March 31, 2006
by Brandi Wilkerson
Before running as fast as he can and then inserting a vertical pole, that is about three times his size in the ground in order to propel himself over a horizontal pole that is about 16′ off the ground, Florida State pole vaulter Matt Hurley stands at the end of a relatively short runway and hopes the wind is behind him.
“The wind has to be blowing from behind me,” says the junior from Tallahassee. “If the wind is blowing in my face it’s hard to run against the wind while carrying a pole in my hand. At this point the pole is like a sail and will shift depending on the wind.
“If the wind isn’t perfect we (pole vaulters) go crazy.”
The wind must be favoring Hurley. Throughout his career, he has maintained his sanity and become a top competitor on the conference level in his event. During the FSU Relays, Hurley tied his collegiate best of 16’6.75″(5.05m) and qualified for regionals for the third year in a row, but he has bigger dreams.
“I cleared regionals; now all I have to do is keep jumping higher and clear 17′ in order to go to nationals,” said Hurley.
For the masses, being thrown into the air at a height of 17′ off the ground would be a nightmare but Hurley is used to it as pole vaulting is not the first time he has jumped to entertain others.
“I’ve jumped off my roof to shoot a video,” said Hurley. “I would jump and then play it backwards to make it look like I jumped on the roof.”
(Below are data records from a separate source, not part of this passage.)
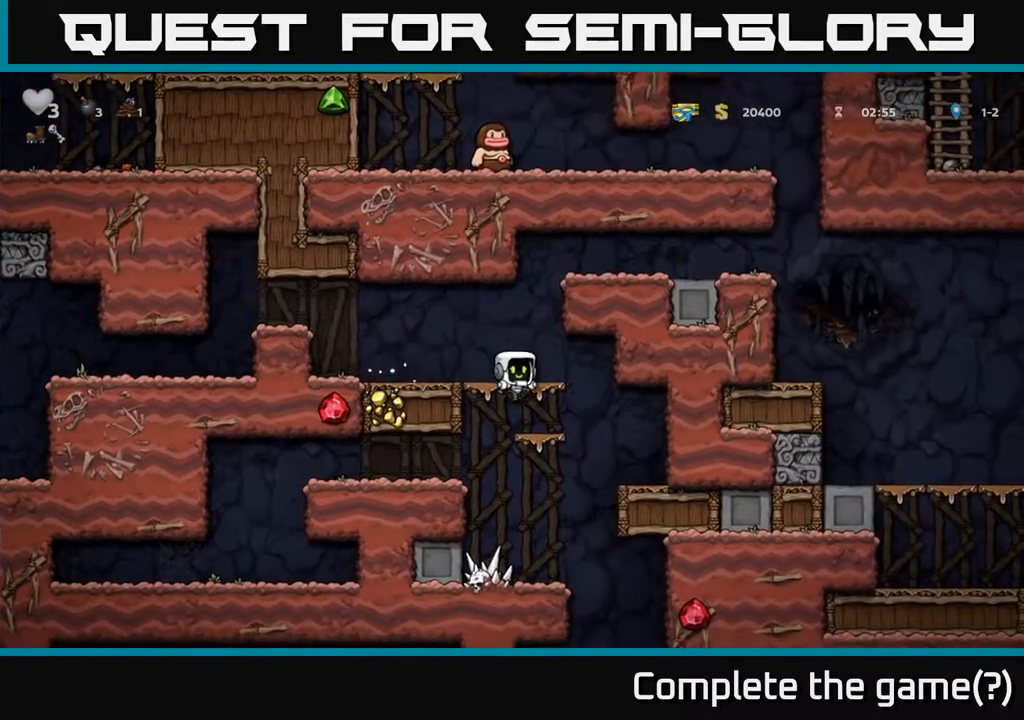
{"buttons": [], "left_stick": "center", "right_stick": "center", "events": [[183, "left_stick", "down"], [267, "left_stick", "down-left"], [283, "A", "down"], [383, "A", "up"], [500, "left_stick", "center"]]}
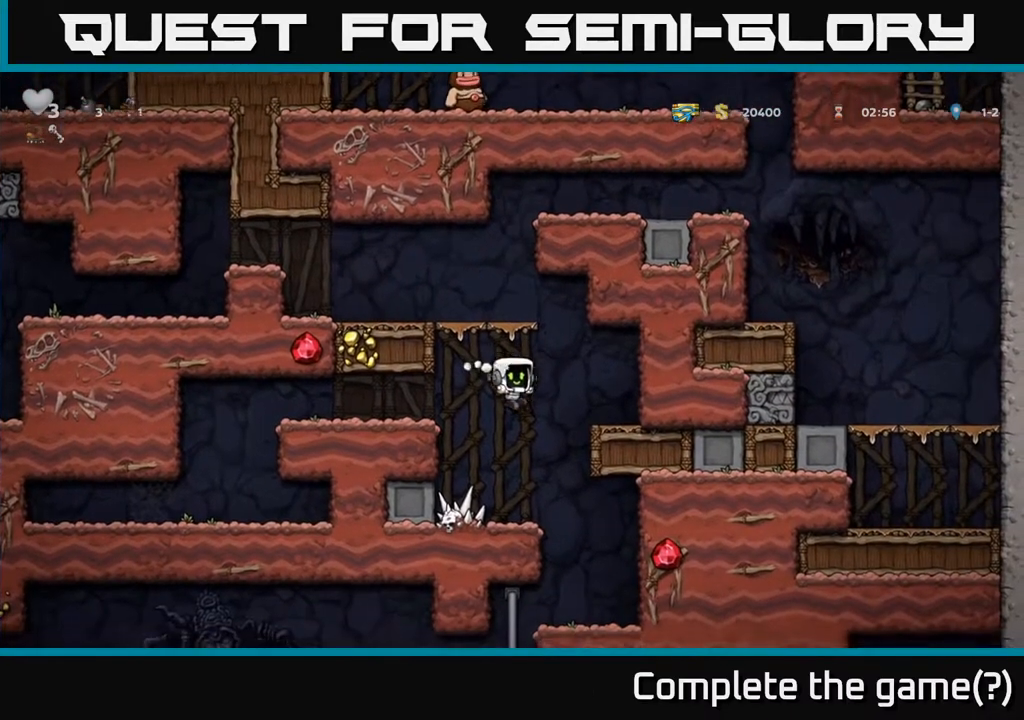
{"buttons": [], "left_stick": "down", "right_stick": "center", "events": [[183, "left_stick", "right"], [400, "left_stick", "down"]]}
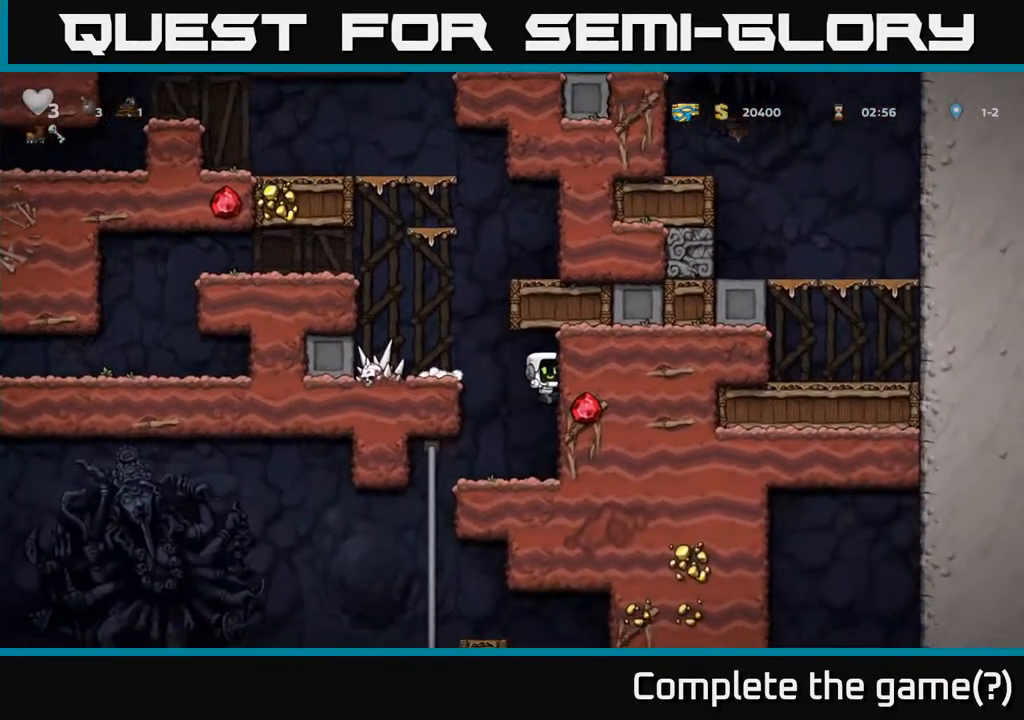
{"buttons": ["A"], "left_stick": "down-left", "right_stick": "center", "events": [[117, "left_stick", "left"], [333, "left_stick", "up-left"], [433, "left_stick", "down-left"], [467, "A", "down"]]}
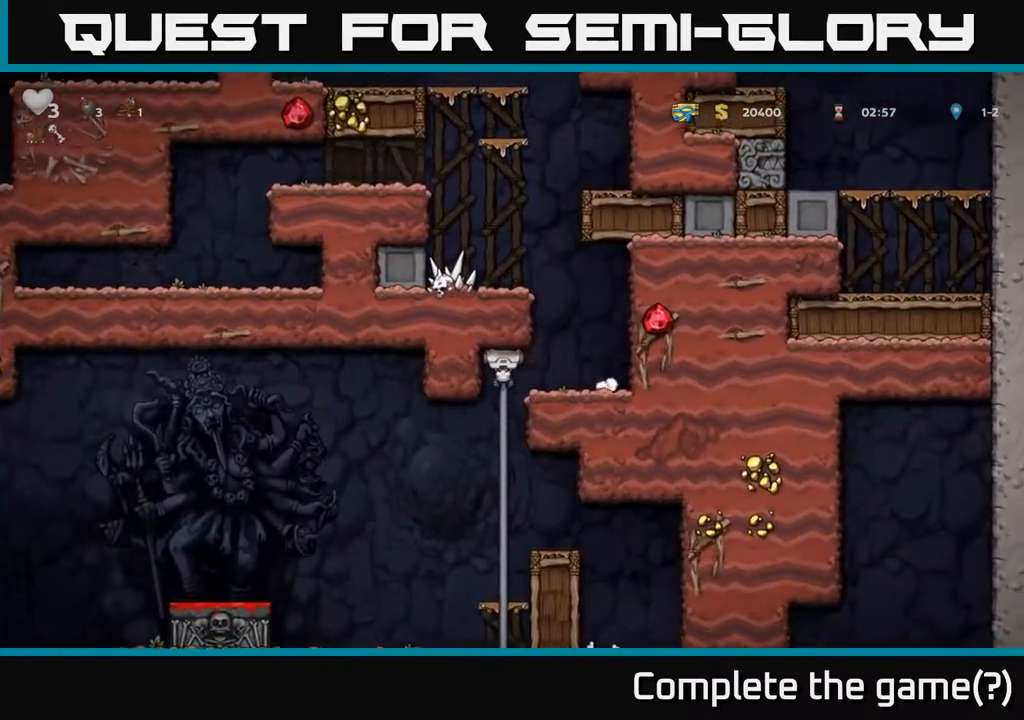
{"buttons": ["A"], "left_stick": "up-left", "right_stick": "center", "events": [[50, "A", "up"], [117, "left_stick", "center"], [367, "left_stick", "up-left"], [500, "A", "down"]]}
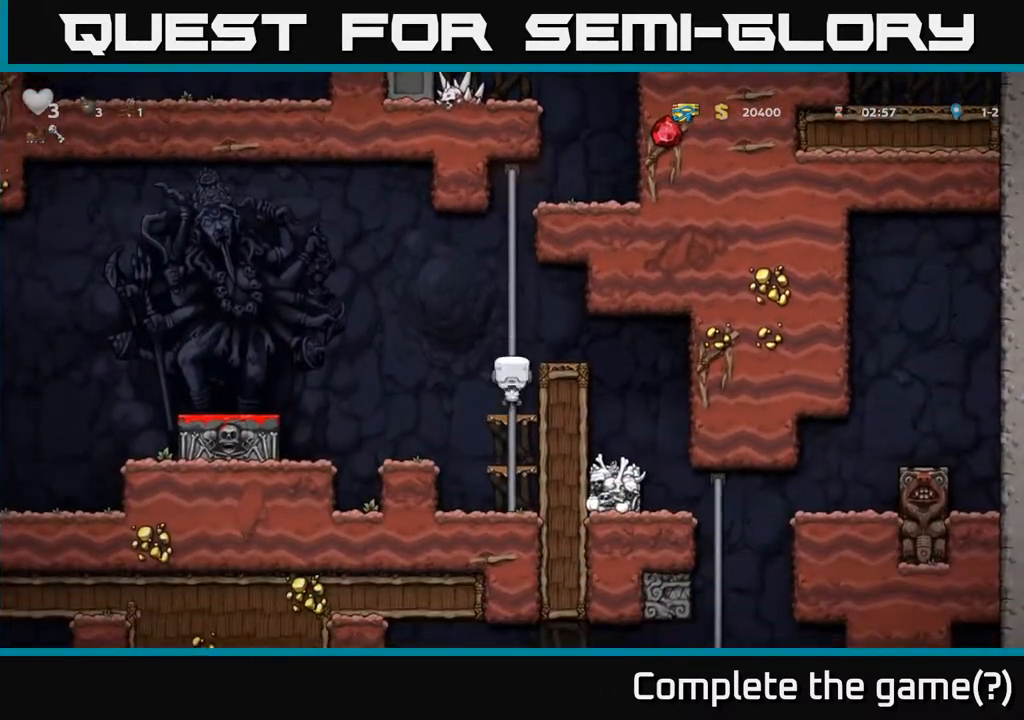
{"buttons": [], "left_stick": "down-left", "right_stick": "center", "events": [[83, "left_stick", "right"], [167, "A", "up"], [300, "left_stick", "down"], [433, "left_stick", "down-left"]]}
When he’s not shooting extreme videos where he’s jumping from rooftops, Tallahassee residents may see him in unlikely places revealing his crazy nature.
Many may perceive Hurley’s behavior to be a little crazy but he doesn’t mind. In his opinion, that is the key quality a pole vaulter must posses.
“Pole vaulting is what crazy people do to have fun.”
Though Hurley admits that pole vaulting is fun, it is not a common sport for most people to try, therefore he finds motivation from within in order to continue competing.
“You have to be self-motivated,” said Hurley. “I’m always trying to push myself to be better at little thing like running faster and jumping higher.”
In addition to pushing himself to do better, he also finds inspiration in other members of FSU men’s track and field team.
“Really a motivation is all the guys on the team,” said Hurley. “We have amazing athletes like Rafeeq (Curry), Garrett (Johnson) and Walter (Dix); people who are national champions and have amazing talent. You’re inspired by being around people like that.”
With his internal drive and the success of his teammates, Hurley is striving to reach his career goal of 18′.
“This year I would like to clear 17’6″,” said Hurley. “Coach (Dennis) Nobles always tells me I can clear 18′. That would definitely be a mark that I would like to jump before my career is over. If I could jump that I’d be satisfied and be able to move on in my life.”
Conditioning himself to jump more than a foot higher than his personal best is no easy feat but Hurley maintains his sanity by not becoming frustrated when his height doesn’t increase.
“I try to keep in perspective what my goals are, but sometimes you get stuck in a rut where you are and forget to do something or are stuck doing the same thing over again,” said Hurley. “I just try to not get frustrated and stay motivated and think of the big picture.”
When Hurley is trying to keep a cool head he busies himself by watching football.
“I like a wide variety of sports,” said Hurley. “I definitely like football because I used to play. I enjoy the hitting aspect and the amazing things the guys do.
Although football is exciting and dangerous, the adventurous spirit that Hurley possesses makes him crave extreme sports.
“Right before I started pole vaulting I was into skateboarding and things like that,” said Hurley. “I like to watch snowboarding and skateboarding and cool things like that.”
If there are any crazy, thrill-seeking individuals who tend to be misunderstood by their peers, Hurley would like to offer some advice.
“Be yourself,” said Hurley. “And then you’ll end up in a cool sport like pole vaulting.”